New financial planning software tries to win market share in a crowded field

Newly launched service provider RightCapital thinks it has created a better mousetrap and is undaunted by the hypercompetitive market

Sep 16, 2015 @ 11:59 am

By Alessandra Malito

+ Zoom
(rightcapital.com)

Financial planning is becoming an increasingly competitive market for software providers, but regardless, another new platform has launched with an adviser-targeted offering that it touts as different.

RightCapital, a financial planning software provider specifically for advisers, announced its launch Tuesday during the XY Planning Network Conference in Charlotte, N.C. The web-based platform already has integrations with Morningstar Inc, Yodlee Inc., a data aggregator, and Redtail, a client relationship management software provider.

Advisers will be charged $49.95 per month for the basic planning platform or $74.95 per month for the planning platform with account aggregation.

"We think financial planning is going to be a key component for wealth management going forward," said Shuang Chen, co-founder and chief executive of RightCapital.

Indeed, it will be. Although financial advisers have been creating financial plans for years, only recently has there been a significant emphasis on looking at clients' overall financial picture. Many cite robo-advisers as one reason for the increased focus on digital platforms. Some argue that automated investment services have commoditized investment advice.

"It is becoming the hallmark for being a financial adviser," said Lorraine Ell, president and director of training at Excellat Consulting, a technology firm for advisers. "The days of just selling mutual funds or collecting assets to manage are quickly becoming obsolete."

Ms. Ell said what financial planning software providers can do to help advisers is make the process for creating financial plans smoother.

"The whole financial planning process right now is very time-consuming," she said. "It takes hours and hours to create and enter the data accurately."

Then someone must review and maintain the data to ensure that everything is up-to-date and the system generates the same, accurate output every time.

A platform for advisers, rather than one targeting nvestors,seems to be a safer option for financial planning startups.

Recently, another financial planning software startup, Plumvo, closed its doors because its business model, primarily geared toward consumers, was too tough a sell.

RightCapital's platform offers a client portal, as well as integrated functions for retirement, investments, insurance, education and budgeting. It incorporates financial information on taxes and Social Security, as well.

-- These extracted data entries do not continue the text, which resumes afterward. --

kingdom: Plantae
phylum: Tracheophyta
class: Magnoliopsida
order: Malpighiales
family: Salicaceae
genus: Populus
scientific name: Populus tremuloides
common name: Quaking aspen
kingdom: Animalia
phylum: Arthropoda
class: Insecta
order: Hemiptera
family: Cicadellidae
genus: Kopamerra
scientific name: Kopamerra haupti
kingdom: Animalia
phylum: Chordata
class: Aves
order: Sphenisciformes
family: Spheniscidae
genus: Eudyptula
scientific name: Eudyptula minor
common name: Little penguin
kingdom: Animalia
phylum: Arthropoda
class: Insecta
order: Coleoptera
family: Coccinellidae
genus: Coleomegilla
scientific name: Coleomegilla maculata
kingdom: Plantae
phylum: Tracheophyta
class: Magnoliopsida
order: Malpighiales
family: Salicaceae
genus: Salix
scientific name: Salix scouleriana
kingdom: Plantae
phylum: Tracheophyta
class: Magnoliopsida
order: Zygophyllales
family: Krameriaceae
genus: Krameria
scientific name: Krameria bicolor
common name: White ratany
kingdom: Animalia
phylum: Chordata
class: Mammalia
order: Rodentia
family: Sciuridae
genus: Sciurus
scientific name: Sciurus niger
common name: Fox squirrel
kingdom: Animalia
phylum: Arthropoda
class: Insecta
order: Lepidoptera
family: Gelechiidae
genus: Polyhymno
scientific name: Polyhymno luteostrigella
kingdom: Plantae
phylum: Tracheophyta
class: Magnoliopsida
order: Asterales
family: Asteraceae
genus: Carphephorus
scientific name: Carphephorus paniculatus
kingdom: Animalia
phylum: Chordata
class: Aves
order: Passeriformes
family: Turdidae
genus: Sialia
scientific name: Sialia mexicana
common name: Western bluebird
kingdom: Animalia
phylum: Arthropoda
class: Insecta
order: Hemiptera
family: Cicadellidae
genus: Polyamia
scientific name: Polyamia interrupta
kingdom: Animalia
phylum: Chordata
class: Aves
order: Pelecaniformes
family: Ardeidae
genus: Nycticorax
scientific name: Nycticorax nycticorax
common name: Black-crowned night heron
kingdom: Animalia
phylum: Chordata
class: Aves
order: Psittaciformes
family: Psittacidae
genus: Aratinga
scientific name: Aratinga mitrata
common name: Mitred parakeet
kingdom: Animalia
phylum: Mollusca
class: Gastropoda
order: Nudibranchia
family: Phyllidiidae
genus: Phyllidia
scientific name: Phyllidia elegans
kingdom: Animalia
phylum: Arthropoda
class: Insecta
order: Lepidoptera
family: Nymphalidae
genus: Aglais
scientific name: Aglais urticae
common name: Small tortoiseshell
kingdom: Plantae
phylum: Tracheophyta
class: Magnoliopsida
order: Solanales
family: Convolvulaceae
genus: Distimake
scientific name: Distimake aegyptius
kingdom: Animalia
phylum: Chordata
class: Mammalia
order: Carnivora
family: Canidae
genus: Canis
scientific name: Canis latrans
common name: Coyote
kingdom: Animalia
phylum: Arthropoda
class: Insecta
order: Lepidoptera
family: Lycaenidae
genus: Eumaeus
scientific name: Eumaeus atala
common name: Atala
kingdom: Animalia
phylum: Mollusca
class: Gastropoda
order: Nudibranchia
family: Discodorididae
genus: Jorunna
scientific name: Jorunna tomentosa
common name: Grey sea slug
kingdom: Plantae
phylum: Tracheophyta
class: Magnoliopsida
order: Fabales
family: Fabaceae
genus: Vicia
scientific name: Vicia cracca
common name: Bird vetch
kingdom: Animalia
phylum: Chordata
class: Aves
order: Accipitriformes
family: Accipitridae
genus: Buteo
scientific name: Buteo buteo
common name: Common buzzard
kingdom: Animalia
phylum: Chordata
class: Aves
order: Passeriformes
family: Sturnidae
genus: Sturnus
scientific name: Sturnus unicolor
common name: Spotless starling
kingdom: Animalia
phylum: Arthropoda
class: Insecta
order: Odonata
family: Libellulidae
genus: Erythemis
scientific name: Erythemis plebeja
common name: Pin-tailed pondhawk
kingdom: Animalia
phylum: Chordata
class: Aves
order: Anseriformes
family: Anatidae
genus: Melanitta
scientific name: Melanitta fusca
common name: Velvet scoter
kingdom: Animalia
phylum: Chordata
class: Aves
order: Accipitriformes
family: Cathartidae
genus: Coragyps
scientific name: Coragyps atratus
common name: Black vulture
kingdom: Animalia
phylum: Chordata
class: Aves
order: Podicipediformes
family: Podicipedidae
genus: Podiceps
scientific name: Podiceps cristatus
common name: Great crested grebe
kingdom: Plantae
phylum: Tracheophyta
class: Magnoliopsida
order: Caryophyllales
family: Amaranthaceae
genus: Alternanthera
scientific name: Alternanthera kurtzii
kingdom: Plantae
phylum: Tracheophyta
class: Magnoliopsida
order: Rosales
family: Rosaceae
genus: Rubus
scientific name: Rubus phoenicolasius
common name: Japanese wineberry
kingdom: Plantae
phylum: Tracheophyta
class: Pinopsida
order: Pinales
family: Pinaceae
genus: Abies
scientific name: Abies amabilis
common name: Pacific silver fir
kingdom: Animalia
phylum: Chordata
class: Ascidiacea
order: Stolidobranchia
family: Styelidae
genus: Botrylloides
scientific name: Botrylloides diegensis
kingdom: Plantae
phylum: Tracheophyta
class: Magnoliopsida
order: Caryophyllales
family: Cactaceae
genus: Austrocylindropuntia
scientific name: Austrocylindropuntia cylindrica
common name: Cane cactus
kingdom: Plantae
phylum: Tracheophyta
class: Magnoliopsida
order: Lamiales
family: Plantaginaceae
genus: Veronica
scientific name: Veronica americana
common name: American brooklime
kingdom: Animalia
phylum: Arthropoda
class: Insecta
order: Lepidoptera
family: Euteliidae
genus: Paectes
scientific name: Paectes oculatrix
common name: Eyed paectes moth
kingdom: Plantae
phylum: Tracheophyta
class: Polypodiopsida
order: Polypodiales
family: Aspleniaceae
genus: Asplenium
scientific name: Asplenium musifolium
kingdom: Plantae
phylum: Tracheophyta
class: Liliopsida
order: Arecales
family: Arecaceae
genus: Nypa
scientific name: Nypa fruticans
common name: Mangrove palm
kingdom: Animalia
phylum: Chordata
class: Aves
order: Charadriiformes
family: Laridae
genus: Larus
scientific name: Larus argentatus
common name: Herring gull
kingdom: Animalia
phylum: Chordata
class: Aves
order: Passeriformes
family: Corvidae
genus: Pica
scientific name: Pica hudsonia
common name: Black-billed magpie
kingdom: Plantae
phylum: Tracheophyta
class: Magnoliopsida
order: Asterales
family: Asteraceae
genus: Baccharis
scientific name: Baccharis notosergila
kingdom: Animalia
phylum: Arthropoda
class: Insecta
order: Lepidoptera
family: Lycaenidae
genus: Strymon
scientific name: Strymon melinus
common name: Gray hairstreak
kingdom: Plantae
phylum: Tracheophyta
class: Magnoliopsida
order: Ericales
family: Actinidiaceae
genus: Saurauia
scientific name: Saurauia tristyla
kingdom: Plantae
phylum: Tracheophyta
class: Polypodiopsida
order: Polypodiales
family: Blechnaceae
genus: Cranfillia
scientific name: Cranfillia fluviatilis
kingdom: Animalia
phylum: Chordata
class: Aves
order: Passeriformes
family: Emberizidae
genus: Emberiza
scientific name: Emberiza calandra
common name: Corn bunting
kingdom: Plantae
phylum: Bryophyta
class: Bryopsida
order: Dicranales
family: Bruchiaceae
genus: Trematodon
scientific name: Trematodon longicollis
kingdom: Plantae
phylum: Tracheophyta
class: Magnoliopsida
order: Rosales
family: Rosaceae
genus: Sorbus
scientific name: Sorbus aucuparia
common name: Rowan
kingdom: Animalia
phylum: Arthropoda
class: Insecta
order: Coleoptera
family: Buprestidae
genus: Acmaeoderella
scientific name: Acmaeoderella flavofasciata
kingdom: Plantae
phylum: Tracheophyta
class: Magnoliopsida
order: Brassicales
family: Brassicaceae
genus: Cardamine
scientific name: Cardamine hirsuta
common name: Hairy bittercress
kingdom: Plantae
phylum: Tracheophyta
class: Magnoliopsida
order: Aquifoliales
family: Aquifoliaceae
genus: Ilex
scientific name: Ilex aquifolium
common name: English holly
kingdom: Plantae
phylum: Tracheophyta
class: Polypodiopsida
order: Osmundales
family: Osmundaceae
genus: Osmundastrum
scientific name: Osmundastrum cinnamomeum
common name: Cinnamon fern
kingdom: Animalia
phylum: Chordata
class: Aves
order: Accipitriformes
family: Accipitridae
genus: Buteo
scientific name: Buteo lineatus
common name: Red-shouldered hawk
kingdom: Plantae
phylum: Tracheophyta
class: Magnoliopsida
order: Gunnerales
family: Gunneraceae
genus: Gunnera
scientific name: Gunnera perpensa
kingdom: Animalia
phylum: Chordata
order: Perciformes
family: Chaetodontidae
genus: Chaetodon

Mr. Chen has been in the industry for more than 15 years, and prior to starting RightCapital was vice president at Prudential Financial, where he was responsible for product development for the annuity business.

Co-founder Song Chen, the chief technology officer of RightCapital, has also been in the industry for more than a decade. Prior to the launch of the financial technology startup, Mr. Chen was vice president at J.P. Morgan Chase & Co., where he focused on design and implementation technology for trading systems.

They believe their platform is different than what the industry already uses because RightCapital focuses on enabling adviser-client interactivity.

"We see the future of financial planning is promoting collaborations, and in order for advisers to collaborate, tools have to be interactive," Mr. Chen said.

Some financial advisers don't think there's any one perfect solution out there for them and their practices.

Robert Klein, founder and president at Retirement Income Center, said he uses six financial planning tools so that any client need can be addressed without issue.

"There is no single one out there that solves the needs of all of my clients," Mr. Klein said.

He said he is always trying new software, but will not commit to one until it becomes established financially. Mr. Klein also said the reason so many come and go, aside from funding, is a lack of flexibility in technology upgrades. The key to success is to take suggestions into consideration.

"The biggest thing is listening to customers, that is, the advisers, and developing the software, not only initially, but evolving over the years." Mr. Klein said.

"The best software providers spot the fact that one user might only be one user, but that if they make an enhancement suggestion, if it's really good, they'll implement it," he said.